**WORK ITEM**
Leave the pictures aside and copy all the data exactly.
### RECORDS FOR THE EXERCISE
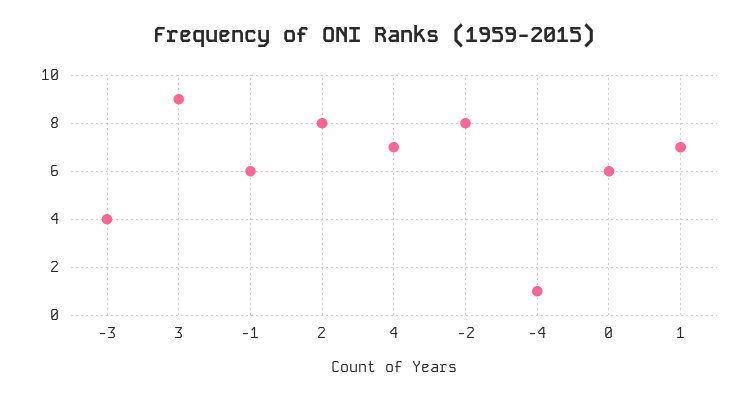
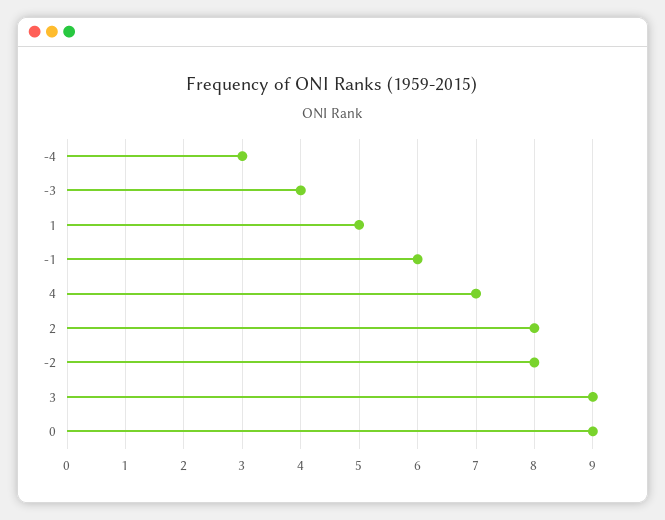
  {
    "-3": 4,
    "3": 9,
    "-1": 6,
    "2": 8,
    "4": 7,
    "-2": 8,
-   "-4": 1,
+   "-4": 3,
-   "0": 6,
+   "0": 9,
-   "1": 7
+   "1": 5
  }

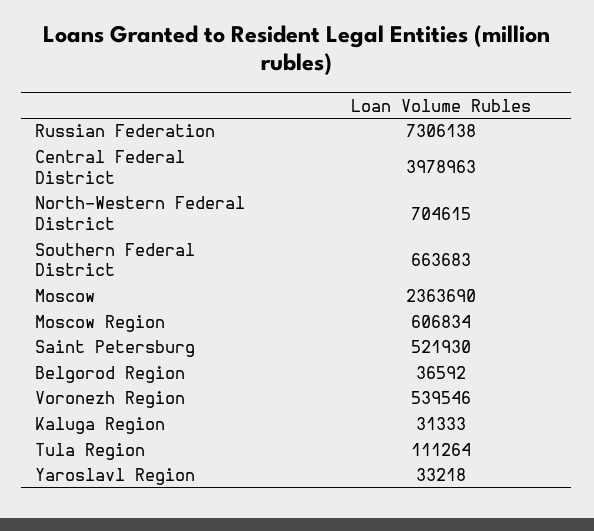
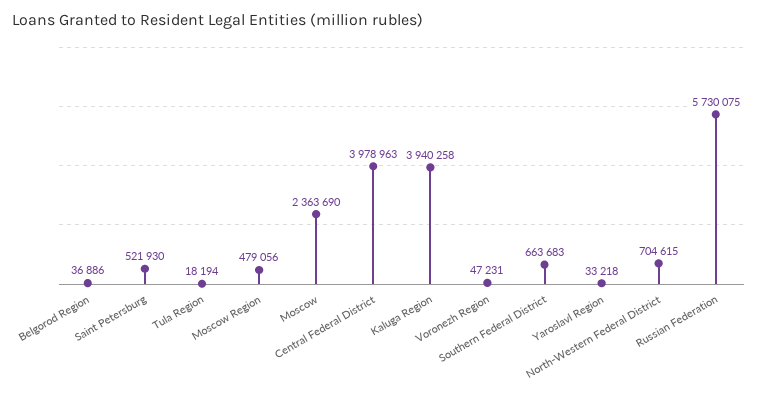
  {
-   "Russian Federation": 7306138,
+   "Russian Federation": 5730075,
    "Central Federal District": 3978963,
    "North-Western Federal District": 704615,
    "Southern Federal District": 663683,
    "Moscow": 2363690,
-   "Moscow Region": 606834,
+   "Moscow Region": 479056,
    "Saint Petersburg": 521930,
-   "Belgorod Region": 36592,
+   "Belgorod Region": 36886,
-   "Voronezh Region": 539546,
+   "Voronezh Region": 47231,
-   "Kaluga Region": 31333,
+   "Kaluga Region": 3940258,
-   "Tula Region": 111264,
+   "Tula Region": 18194,
    "Yaroslavl Region": 33218
  }

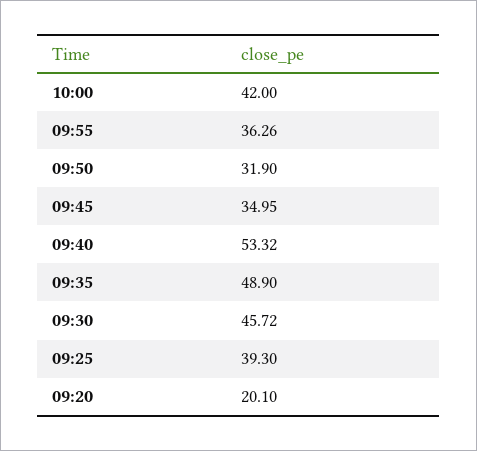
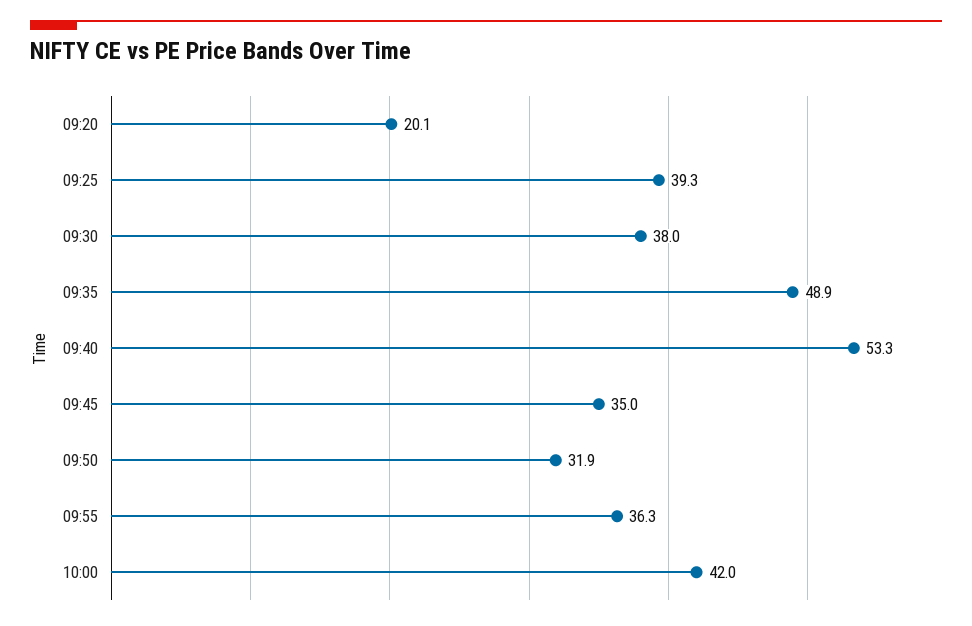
  {
    "10:00": 42,
    "09:55": 36.26,
    "09:50": 31.9,
    "09:45": 34.95,
    "09:40": 53.32,
    "09:35": 48.9,
-   "09:30": 45.72,
+   "09:30": 38,
    "09:25": 39.3,
    "09:20": 20.1
  }

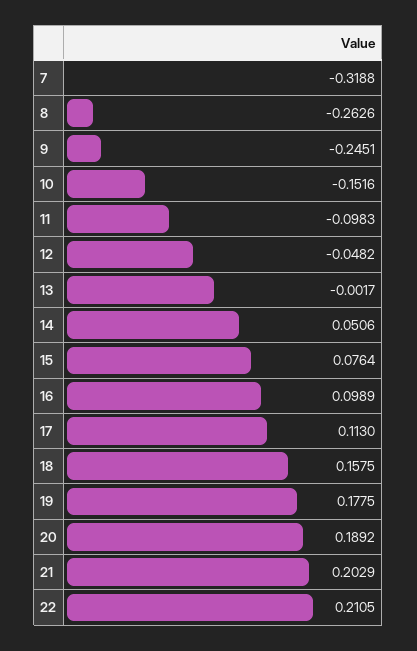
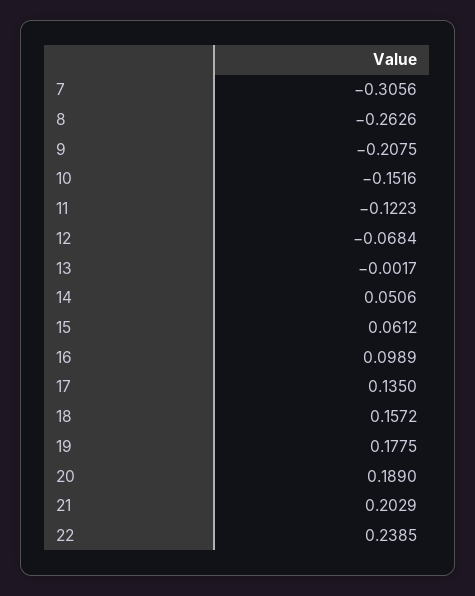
  {
-   "7": -0.3188,
+   "7": -0.3056,
    "8": -0.2626,
-   "9": -0.2451,
+   "9": -0.2075,
    "10": -0.1516,
-   "11": -0.0983,
+   "11": -0.1223,
-   "12": -0.0482,
+   "12": -0.0684,
    "13": -0.0017,
    "14": 0.0506,
-   "15": 0.0764,
+   "15": 0.0612,
    "16": 0.0989,
-   "17": 0.113,
+   "17": 0.135,
-   "18": 0.1575,
+   "18": 0.1572,
    "19": 0.1775,
-   "20": 0.1892,
+   "20": 0.189,
    "21": 0.2029,
-   "22": 0.2105
+   "22": 0.2385
  }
######
**RESPONSE**
  {
    "-3": 4,
    "3": 9,
    "-1": 6,
    "2": 8,
    "4": 7,
    "-2": 8,
-   "-4": 1,
+   "-4": 3,
-   "0": 6,
+   "0": 9,
-   "1": 7
+   "1": 5
  }

  {
-   "Russian Federation": 7306138,
+   "Russian Federation": 5730075,
    "Central Federal District": 3978963,
    "North-Western Federal District": 704615,
    "Southern Federal District": 663683,
    "Moscow": 2363690,
-   "Moscow Region": 606834,
+   "Moscow Region": 479056,
    "Saint Petersburg": 521930,
-   "Belgorod Region": 36592,
+   "Belgorod Region": 36886,
-   "Voronezh Region": 539546,
+   "Voronezh Region": 47231,
-   "Kaluga Region": 31333,
+   "Kaluga Region": 3940258,
-   "Tula Region": 111264,
+   "Tula Region": 18194,
    "Yaroslavl Region": 33218
  }

  {
    "10:00": 42,
    "09:55": 36.26,
    "09:50": 31.9,
    "09:45": 34.95,
    "09:40": 53.32,
    "09:35": 48.9,
-   "09:30": 45.72,
+   "09:30": 38,
    "09:25": 39.3,
    "09:20": 20.1
  }

  {
-   "7": -0.3188,
+   "7": -0.3056,
    "8": -0.2626,
-   "9": -0.2451,
+   "9": -0.2075,
    "10": -0.1516,
-   "11": -0.0983,
+   "11": -0.1223,
-   "12": -0.0482,
+   "12": -0.0684,
    "13": -0.0017,
    "14": 0.0506,
-   "15": 0.0764,
+   "15": 0.0612,
    "16": 0.0989,
-   "17": 0.113,
+   "17": 0.135,
-   "18": 0.1575,
+   "18": 0.1572,
    "19": 0.1775,
-   "20": 0.1892,
+   "20": 0.189,
    "21": 0.2029,
-   "22": 0.2105
+   "22": 0.2385
  }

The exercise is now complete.